🤖 AI Summary
Molecular optimization requires both accurate interpretation of semantic editing intents and precise structural modification; however, existing large language model (LLM)-based approaches operating directly on non-intuitive representations like SMILES often suffer from intent distortion. This paper proposes the first end-to-end molecular editing framework that employs executable Python code as an intermediate representation: natural language editing instructions are translated into chemically valid Python code, which is then deterministically executed to generate the target molecule. The method integrates LLMs, SMILES parsing, program synthesis, and chemical constraint verification into a unified “intent → code → structure” cascade. Evaluated across diverse optimization tasks, it achieves >90% edit consistency—surpassing SMILES-based baselines by 38–86 percentage points—while maintaining high structural similarity and optimization success rates.
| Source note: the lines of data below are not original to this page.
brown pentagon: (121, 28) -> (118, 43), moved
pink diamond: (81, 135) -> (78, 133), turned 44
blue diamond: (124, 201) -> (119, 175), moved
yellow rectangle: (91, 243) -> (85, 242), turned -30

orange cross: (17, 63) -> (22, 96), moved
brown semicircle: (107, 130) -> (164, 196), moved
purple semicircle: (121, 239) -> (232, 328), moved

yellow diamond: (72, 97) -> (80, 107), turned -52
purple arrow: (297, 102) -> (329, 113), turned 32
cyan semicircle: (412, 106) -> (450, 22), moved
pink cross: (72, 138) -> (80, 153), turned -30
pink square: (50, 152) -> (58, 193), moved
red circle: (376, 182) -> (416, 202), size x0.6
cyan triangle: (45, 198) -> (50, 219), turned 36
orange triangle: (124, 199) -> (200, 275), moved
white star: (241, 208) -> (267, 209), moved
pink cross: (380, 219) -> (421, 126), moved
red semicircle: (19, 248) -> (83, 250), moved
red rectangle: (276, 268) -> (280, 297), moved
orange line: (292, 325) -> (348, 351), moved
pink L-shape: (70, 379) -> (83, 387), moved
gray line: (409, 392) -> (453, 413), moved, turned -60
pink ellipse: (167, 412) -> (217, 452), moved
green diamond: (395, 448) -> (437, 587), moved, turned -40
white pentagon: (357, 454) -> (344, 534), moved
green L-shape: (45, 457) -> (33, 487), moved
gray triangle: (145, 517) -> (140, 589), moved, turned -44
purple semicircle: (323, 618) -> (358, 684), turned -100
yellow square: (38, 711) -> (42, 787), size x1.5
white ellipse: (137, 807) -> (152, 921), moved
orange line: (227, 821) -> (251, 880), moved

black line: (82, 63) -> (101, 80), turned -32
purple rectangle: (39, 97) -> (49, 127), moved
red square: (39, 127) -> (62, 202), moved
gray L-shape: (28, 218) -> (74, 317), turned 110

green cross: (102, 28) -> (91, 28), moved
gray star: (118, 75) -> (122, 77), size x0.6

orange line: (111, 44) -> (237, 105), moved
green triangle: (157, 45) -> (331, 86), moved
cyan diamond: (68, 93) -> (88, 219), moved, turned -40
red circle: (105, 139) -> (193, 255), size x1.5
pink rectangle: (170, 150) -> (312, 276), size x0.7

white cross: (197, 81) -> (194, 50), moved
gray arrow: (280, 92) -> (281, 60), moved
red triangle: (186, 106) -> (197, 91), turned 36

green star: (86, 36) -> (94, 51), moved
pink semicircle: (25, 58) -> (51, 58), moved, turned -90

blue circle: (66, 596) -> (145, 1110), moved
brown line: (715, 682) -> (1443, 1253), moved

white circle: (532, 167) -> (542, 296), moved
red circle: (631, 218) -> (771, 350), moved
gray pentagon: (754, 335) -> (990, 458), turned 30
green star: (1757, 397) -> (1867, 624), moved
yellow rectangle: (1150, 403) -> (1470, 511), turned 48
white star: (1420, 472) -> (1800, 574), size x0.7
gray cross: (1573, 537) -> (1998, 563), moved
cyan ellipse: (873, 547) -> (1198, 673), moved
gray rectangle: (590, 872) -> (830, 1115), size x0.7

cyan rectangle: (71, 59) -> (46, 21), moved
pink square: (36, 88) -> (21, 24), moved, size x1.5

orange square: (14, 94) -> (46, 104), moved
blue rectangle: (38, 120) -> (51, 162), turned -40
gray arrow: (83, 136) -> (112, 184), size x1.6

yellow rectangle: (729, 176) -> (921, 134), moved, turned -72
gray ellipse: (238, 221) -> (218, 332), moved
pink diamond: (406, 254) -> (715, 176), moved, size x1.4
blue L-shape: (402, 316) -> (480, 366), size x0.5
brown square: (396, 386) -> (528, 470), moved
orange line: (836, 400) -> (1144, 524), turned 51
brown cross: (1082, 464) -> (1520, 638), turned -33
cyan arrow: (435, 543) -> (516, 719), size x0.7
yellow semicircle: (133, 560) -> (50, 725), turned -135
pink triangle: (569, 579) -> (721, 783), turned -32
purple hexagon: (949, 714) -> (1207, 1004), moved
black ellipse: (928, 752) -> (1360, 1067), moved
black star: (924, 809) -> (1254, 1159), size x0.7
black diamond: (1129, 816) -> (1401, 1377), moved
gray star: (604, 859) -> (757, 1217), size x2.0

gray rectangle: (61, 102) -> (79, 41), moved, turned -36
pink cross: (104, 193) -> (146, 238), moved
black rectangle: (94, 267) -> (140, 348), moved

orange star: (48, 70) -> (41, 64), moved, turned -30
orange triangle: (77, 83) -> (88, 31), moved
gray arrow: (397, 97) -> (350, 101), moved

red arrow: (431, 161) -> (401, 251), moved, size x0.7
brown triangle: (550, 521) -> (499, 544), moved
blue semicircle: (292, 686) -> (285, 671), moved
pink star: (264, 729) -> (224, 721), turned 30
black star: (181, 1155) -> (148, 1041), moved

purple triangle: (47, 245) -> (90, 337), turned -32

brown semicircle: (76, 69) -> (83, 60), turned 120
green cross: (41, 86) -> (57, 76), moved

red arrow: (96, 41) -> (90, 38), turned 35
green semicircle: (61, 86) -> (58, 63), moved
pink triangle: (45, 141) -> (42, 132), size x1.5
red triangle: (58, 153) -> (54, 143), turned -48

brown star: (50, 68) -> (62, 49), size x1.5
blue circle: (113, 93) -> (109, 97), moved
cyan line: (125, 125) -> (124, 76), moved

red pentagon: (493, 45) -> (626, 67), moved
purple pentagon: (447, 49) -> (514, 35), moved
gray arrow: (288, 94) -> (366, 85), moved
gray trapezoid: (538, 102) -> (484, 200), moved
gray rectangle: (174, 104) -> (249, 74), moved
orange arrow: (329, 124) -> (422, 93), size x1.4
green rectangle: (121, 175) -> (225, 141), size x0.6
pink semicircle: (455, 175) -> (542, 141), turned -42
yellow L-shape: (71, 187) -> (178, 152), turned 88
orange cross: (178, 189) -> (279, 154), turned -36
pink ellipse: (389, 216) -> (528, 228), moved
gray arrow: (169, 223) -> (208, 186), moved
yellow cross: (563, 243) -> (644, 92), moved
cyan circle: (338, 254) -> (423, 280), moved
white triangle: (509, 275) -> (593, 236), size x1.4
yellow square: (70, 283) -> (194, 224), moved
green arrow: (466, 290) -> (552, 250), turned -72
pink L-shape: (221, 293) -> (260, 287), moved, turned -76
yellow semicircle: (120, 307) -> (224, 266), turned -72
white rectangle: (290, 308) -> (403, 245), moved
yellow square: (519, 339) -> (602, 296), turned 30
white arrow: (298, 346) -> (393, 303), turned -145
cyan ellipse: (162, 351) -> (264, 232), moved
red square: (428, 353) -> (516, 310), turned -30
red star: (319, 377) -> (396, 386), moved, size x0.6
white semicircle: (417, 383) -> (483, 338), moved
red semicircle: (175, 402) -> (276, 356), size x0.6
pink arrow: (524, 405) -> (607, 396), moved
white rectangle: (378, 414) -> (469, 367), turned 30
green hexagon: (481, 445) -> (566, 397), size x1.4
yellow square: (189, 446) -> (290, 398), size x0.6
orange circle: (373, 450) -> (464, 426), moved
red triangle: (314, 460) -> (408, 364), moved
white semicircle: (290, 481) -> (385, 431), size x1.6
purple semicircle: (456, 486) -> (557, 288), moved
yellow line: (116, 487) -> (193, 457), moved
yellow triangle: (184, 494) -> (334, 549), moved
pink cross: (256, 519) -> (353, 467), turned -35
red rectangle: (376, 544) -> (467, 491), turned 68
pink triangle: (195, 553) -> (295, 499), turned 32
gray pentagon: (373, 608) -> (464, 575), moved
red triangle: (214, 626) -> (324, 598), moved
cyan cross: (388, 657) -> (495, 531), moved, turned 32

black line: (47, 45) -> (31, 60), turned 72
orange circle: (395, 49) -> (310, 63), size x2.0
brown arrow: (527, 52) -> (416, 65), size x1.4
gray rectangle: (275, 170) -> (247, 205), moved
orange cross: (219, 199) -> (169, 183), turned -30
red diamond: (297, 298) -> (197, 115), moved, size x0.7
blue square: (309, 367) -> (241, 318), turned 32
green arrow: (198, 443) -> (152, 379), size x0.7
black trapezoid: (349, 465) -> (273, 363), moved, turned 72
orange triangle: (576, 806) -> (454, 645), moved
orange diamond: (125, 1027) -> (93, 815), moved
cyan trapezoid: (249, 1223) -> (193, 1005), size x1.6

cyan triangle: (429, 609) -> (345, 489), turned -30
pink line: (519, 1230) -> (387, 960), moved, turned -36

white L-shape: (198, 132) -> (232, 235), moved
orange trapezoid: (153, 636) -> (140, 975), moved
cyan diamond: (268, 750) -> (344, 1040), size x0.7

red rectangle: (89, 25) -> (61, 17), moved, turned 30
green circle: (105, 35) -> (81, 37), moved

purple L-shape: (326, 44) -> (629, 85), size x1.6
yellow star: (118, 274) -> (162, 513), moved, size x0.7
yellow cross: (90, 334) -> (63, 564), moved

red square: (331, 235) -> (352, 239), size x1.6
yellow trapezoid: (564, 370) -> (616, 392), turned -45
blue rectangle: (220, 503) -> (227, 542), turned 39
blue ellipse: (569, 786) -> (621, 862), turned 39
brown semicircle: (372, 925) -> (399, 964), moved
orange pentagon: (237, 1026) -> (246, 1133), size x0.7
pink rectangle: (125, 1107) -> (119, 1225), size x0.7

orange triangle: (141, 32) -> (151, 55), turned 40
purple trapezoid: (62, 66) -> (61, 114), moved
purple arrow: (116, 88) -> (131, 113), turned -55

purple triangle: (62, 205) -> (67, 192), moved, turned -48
The approach significantly improves controllability, fidelity, and interpretability of molecular editing.
📝 Abstract
Molecular optimization is a central task in drug discovery that requires precise structural reasoning and domain knowledge. While large language models (LLMs) have shown promise in generating high-level editing intentions in natural language, they often struggle to faithfully execute these modifications-particularly when operating on non-intuitive representations like SMILES. We introduce MECo, a framework that bridges reasoning and execution by translating editing actions into executable code. MECo reformulates molecular optimization for LLMs as a cascaded framework: generating human-interpretable editing intentions from a molecule and property goal, followed by translating those intentions into executable structural edits via code generation. Our approach achieves over 98% accuracy in reproducing held-out realistic edits derived from chemical reactions and target-specific compound pairs. On downstream optimization benchmarks spanning physicochemical properties and target activities, MECo substantially improves consistency by 38-86 percentage points to 90%+ and achieves higher success rates over SMILES-based baselines while preserving structural similarity. By aligning intention with execution, MECo enables consistent, controllable and interpretable molecular design, laying the foundation for high-fidelity feedback loops and collaborative human-AI workflows in drug discovery.